Recent deals speak to this new pressure. AT&T, which already purchased satellite distributor DirecTV in 2015 in a deal valued at approximately $48.5 billion, is preparing to close an $85.4 billion pact to snap up Time Warner, the owner of HBO, CNN, Warner Bros. and DC Comics. Charter Communications broadened its national footprint by acquiring Time Warner Cable in May 2016 for approximately $65 billion. The Murdoch family seems intent on acquiring the remaining shares of European broadcaster Sky its 21st Century Fox does not control. And Lionsgate acquired Starz earlier this year in a deal valued at around $4.4 billion — a combination seen as a way for media magnate John Malone, who had stakes in both companies — to create a new media competitor.

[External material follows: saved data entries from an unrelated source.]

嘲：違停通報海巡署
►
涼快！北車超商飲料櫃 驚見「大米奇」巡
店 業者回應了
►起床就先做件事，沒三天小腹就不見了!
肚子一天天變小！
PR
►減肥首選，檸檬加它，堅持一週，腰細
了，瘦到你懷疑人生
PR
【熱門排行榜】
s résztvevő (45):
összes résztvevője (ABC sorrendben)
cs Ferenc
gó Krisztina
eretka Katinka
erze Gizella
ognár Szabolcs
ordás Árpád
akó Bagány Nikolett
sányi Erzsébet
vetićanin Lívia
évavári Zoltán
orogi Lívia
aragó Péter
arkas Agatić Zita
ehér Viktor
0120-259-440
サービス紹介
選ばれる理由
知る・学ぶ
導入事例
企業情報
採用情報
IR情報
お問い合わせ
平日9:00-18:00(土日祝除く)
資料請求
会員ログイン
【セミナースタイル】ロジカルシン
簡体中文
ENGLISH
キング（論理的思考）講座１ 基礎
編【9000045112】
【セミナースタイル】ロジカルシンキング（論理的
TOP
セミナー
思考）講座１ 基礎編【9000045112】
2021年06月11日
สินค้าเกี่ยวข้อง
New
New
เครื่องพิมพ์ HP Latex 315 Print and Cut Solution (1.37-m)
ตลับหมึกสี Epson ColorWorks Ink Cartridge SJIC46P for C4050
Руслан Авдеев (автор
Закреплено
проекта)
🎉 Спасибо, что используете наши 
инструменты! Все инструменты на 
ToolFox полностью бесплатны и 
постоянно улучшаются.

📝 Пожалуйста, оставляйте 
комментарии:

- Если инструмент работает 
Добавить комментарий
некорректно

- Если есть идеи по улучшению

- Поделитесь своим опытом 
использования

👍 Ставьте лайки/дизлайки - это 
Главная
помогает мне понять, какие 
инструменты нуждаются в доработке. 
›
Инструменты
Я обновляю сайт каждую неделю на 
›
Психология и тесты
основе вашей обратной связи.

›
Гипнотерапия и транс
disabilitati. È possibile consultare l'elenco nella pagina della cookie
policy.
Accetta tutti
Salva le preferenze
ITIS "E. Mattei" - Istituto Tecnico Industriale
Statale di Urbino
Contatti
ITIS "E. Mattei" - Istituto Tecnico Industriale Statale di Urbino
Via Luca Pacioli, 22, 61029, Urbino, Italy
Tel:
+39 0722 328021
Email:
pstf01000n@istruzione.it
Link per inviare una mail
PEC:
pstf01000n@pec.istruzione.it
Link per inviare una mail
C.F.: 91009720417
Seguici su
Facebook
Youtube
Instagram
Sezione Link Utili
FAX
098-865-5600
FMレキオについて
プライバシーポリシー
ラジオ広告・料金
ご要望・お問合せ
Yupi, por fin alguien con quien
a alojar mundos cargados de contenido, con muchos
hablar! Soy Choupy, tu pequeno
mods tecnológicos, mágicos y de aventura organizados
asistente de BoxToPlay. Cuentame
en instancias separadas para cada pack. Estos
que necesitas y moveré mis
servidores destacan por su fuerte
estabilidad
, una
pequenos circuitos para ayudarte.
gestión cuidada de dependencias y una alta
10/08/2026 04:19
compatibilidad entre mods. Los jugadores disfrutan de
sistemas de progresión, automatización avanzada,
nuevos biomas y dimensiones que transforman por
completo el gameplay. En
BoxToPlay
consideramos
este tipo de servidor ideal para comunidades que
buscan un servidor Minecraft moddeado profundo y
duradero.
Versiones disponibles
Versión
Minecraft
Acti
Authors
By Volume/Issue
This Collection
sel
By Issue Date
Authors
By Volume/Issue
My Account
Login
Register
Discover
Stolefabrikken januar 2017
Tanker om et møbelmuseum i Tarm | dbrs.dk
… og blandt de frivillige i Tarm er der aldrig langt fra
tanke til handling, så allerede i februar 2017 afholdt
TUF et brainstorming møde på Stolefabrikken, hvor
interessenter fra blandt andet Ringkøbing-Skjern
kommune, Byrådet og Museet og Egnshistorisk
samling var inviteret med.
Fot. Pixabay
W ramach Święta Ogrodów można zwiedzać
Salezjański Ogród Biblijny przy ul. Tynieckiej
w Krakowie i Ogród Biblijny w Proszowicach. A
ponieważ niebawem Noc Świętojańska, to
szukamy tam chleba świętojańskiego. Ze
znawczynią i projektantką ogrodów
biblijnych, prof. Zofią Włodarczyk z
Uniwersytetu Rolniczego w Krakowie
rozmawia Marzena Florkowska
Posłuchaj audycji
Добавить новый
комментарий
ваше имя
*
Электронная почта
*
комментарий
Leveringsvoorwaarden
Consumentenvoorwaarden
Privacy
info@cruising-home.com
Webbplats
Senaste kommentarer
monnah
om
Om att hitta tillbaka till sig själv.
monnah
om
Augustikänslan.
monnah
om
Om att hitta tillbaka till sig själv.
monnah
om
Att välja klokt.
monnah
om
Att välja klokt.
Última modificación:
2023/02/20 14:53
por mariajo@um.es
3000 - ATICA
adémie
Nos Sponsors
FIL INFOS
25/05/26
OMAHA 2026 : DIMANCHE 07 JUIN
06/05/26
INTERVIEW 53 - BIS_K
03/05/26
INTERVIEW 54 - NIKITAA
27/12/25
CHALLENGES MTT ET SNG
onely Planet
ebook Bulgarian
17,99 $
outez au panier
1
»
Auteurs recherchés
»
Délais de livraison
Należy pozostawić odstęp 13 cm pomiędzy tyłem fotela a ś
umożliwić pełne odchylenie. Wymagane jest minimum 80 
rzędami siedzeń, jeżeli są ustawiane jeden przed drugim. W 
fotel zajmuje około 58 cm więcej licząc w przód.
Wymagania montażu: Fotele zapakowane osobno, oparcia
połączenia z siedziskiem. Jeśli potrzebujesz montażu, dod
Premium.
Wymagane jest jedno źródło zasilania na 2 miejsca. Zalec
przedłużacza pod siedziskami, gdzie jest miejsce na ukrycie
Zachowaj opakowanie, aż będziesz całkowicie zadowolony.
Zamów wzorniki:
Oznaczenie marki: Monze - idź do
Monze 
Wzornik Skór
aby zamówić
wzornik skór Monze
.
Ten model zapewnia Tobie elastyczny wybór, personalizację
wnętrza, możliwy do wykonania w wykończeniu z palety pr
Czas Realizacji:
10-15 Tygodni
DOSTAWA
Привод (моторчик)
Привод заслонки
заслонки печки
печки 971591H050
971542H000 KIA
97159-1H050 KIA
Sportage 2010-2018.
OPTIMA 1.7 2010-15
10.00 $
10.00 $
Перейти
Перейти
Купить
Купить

Given a clear consumer desire for so-called “skinny bundles,” eroding linear-TV viewership and softer advertiser demand for cable, said Michael Nathanson, an independent media-industry analyst, “there is a clear need for the non-broadcast-affiliated content owners like Scripps, Discovery, Viacom and AMC Networks to gain distributor negotiating leverage and cost savings through mergers.”

The Comcast-NBCU tie-up seems to prove the value of getting bigger. Since buying a minority stake in NBCU from General Electric, and, subsequently, the remaining shares, Comcast has become an impossible-to-ignore presence. It now controls a bevy of must-see properties, including U.S. broadcasts of the Olympics; “Sunday Night Football”; and “This Is Us.” It has extended its reach into the world of sports rights and kids’ programming. In TV’s recently completed “upfront” marketplace for advance advertising sales, the company secured a little under $6.5 billion in ad commitments, compared with around $6 billion in 2016.

Discovery and Scripps seem the most like-minded. Both specialize in so-called nonfiction programming, with Discovery focused more on content centered on nature, adventure, science, and, increasingly, unscripted reality programming. But it has only a touch of the content that fills Scripps’ flagships — HGTV and Food Network — and has bet lately on international sports rights to help augment its portfolio, which includes TLC, Investigation Discovery and a stake in Oprah Winfrey’s OWN.

Viacom, if it were to move forward on a deal for Scripps, would find itself in very new territory. For decades, the company has put its stock in trade in finding young TV viewers eager to watch the latest on MTV, Comedy Central and Nickelodeon. Scripps properties like Travel Channel would put a new flavor of “unscripted” programming under the company’s umbrella, which usually provides shelter for such stuff as “Jersey Shore” and “The Daily Show.”

But there’s no guarantee a merger of rival content producers will help stave off broader trends. Cable networks are under increasing pressure to demonstrate their viability as the industry appears to be on the cusp of allowing consumers to have more choice over the content they take into their homes and on their smartphones. NBCUniversal has in recent years shut down cable networks like Esquire, Cloo, Style and G4. ESPN, whose live-sports dominance once seemed to ensure its place in the media landscape, has had to contend with subscriber losses. Viacom in May found some of its best-known networks like MTV, VH1 and Comedy Central relegated to a pricier tier on cable systems owned by Charter, a signal that the distributor sees less value and demand for those properties from subscribers.

“Having 18 combined networks in a world shifting towards skinnier bundles might only compound secular challenges,” UBS media analyst Doug Mitchelson note in a Wednesday research note.

The Scripps-Discovery recipe has been tasted before. In late 2013, the two companies pondered a tie-up, only to go their own separate ways. There are some barriers to mixing the two sides anew, including a John Malone stake in Discovery and a group of longtime family shareholders at Scripps. But there’s no question: Smaller media companies can only continue on for so long before broader consumer consumption trends force them on to someone else’s plate.